Early this morning the White House announced that $36 billion was being allocated from the American Rescue Plan (i.e., the 2021 Coronavirus relief package) to shore up the Teamster’s Central States Pension Plan. The reason offered was that failure to do so would jeopardize the plan and its 350,000 participants. The estimates offered said that without the rescue, benefits would have to be cut by an average of 60%. The Chicago Tribune reported that the plan was due to tip into insolvency by 2026 but that with a $36 billion infusion of federal money the plan should be solvent until 2051.
These are what are termed multiemployer pension funds. The premise is that the employer relies on the union to provide labor. The Union and the employer using union labor are supposed to be setting aside money to pay pensions to the union members at retirement. Several years ago, we represented an employer who was paying contributions to this type of fund. As we were working on the value of his business, the client pointed out that his particular multiemployer fund was fraught with problems because of inadequate regulation and underfunding. The client produced a copy of the annual report related to the plan but opined that within the industry there was a general view that the plan was seriously underfunded and it was unclear where the additional funding would come from. We took this information to our firm’s labor department. The response was that indeed there were major problems on the horizon for many of these plans.
In a sense, today’s news only confirms what the client and our Labor Law Group suggested. What was shocking was the magnitude of the problem. If you go to the Central States Pension Fund website you are told that the plan was formed in 1955 and since that date, it has paid $80 billion in benefits. So, the “shot in the arm” announced today is equal to 45% of all benefits paid in the past 67 years. In theory, this inoculation is projected to resolve underfunding issues for another 30 years but how did we get to this situation and how do we make certain it doesn’t happen again?

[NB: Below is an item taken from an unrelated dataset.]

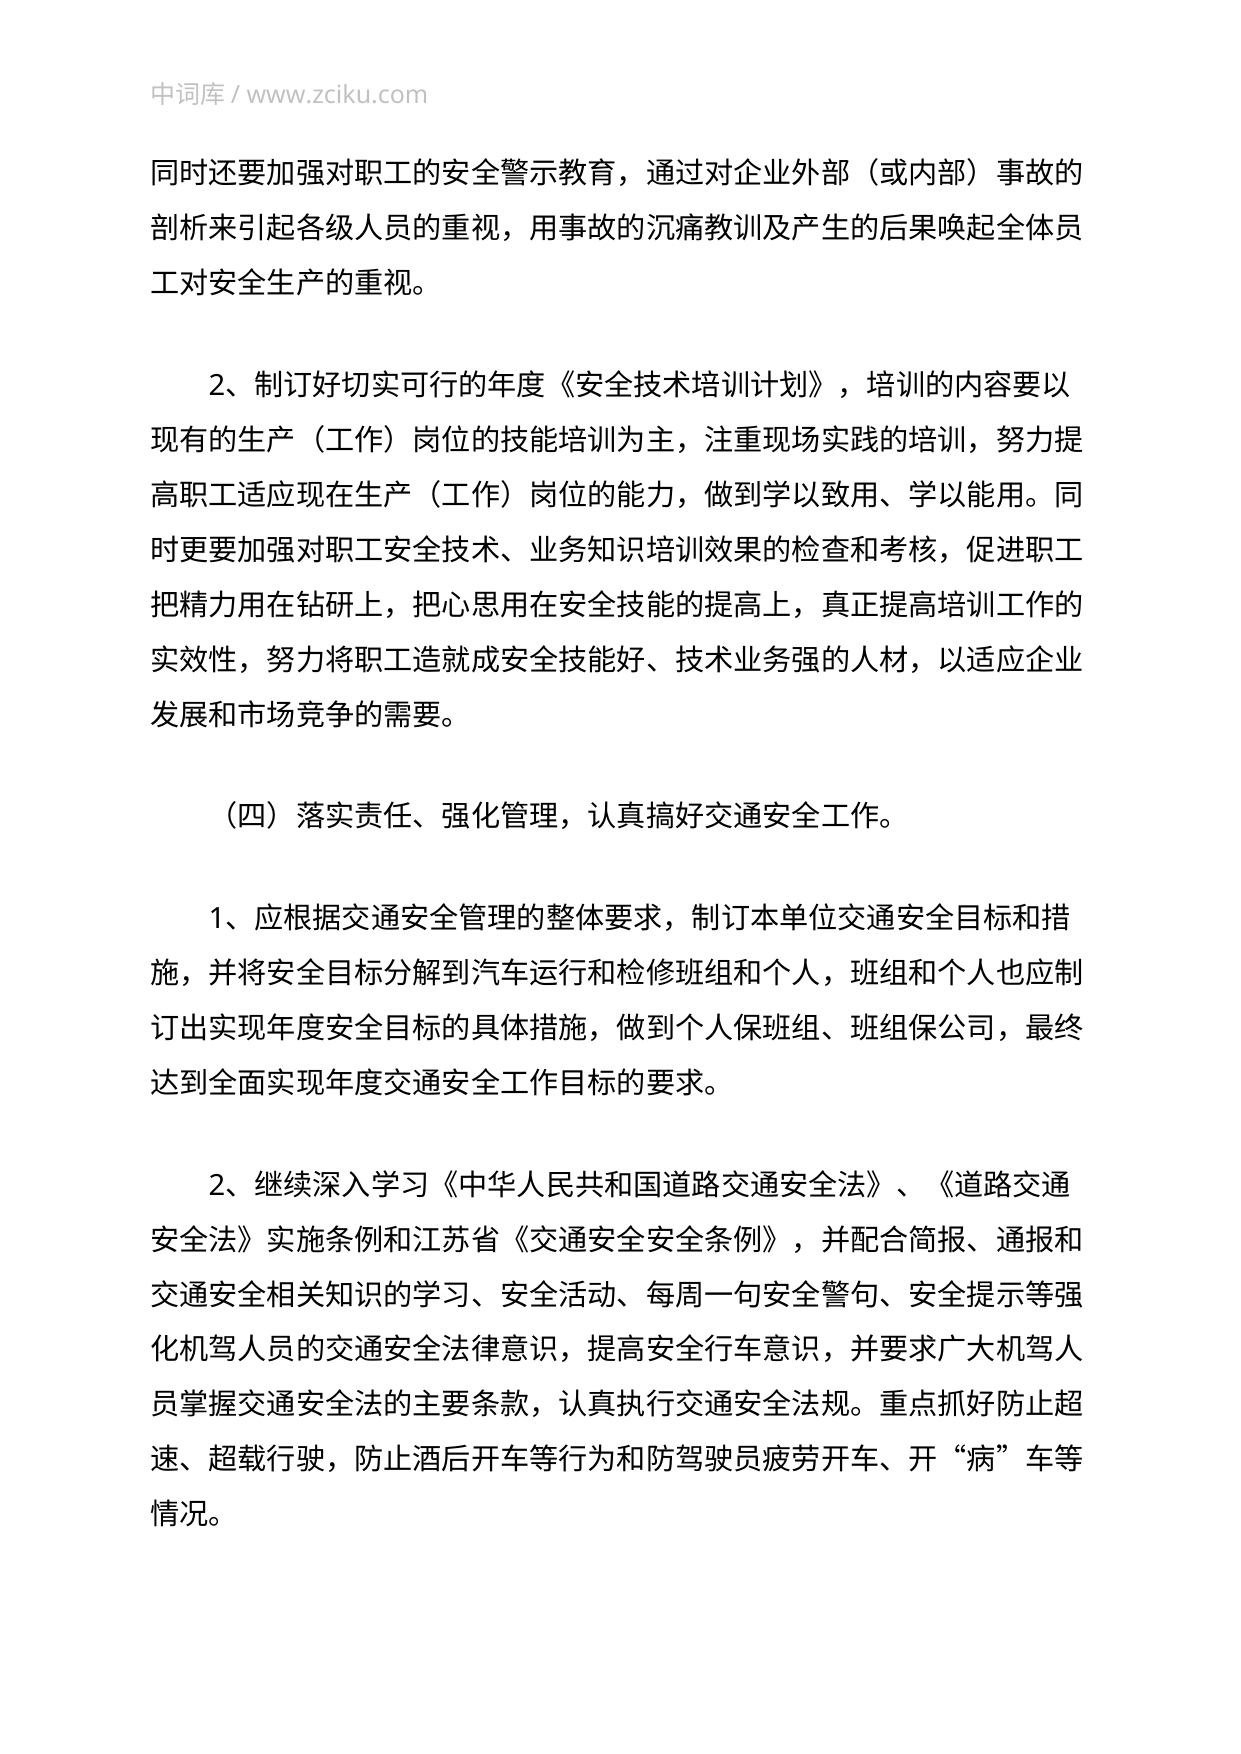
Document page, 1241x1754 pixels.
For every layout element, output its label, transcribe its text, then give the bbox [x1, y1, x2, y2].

We wrote about this crisis and this Teamster’s pension plan in May 2016. At the time the plan was paying $3.50 in benefits for each dollar paid in. In 2016 the concern was that the stock market had stalled and the Teamster’s plans were premised upon 7-8% annual returns. Ironically if you look at where the S&P 500 was in Marsh 2016 and where it is today the S&P 500 rose from 2,100 to today’s 3,972. In short, it nearly doubled, but the Teamster plan still failed.
It there is good news, it is for the Teamsters. They are getting a bailout. To be fair, a lot of businesses got bailouts in the past 30 months and some of those businesses really didn’t need bailout money. But that was at least money to bail a collapsing economy out of an unforeseen financial crisis.
The problematic news is that there are probably more bailouts ahead because a lot of pension funds, including state and local funds were in trouble before the financial crisis. And many of these funds can’t go to the Congress for help because they are creatures of state and local government. Some might suggest that this problem is partially related to this years’ weak stock market. Indeed, the market is down 17% in 2023. But it is up 15% from where it stood when the pandemic hit. So, blaming the market doesn’t work.
The broader issue is that the public has been hitting up Uncle Sam for some pretty serious allowances. Since March 2020 the Treasury has borrowed $6 trillion to shore up the economy and fund government. The $36 billion announced today is probably in that $6,000,000,000 number. The current administration wants to address the student debt crisis. Outstanding federal student loans are another $1.6 trillion. Then there are the unfunded pension plans of the private sector + those of state and local governments.
It is premature to say that the crisis is here. But the wagons are circling as many stakeholders in the American economy reckon with the fact that their funds for retirement may not be there. And, to the extent we go to the public well for bailouts, the economic ship of state begins to list in scary ways. If you are planning to live on one of these pension plans in retirement, you need to be cautious.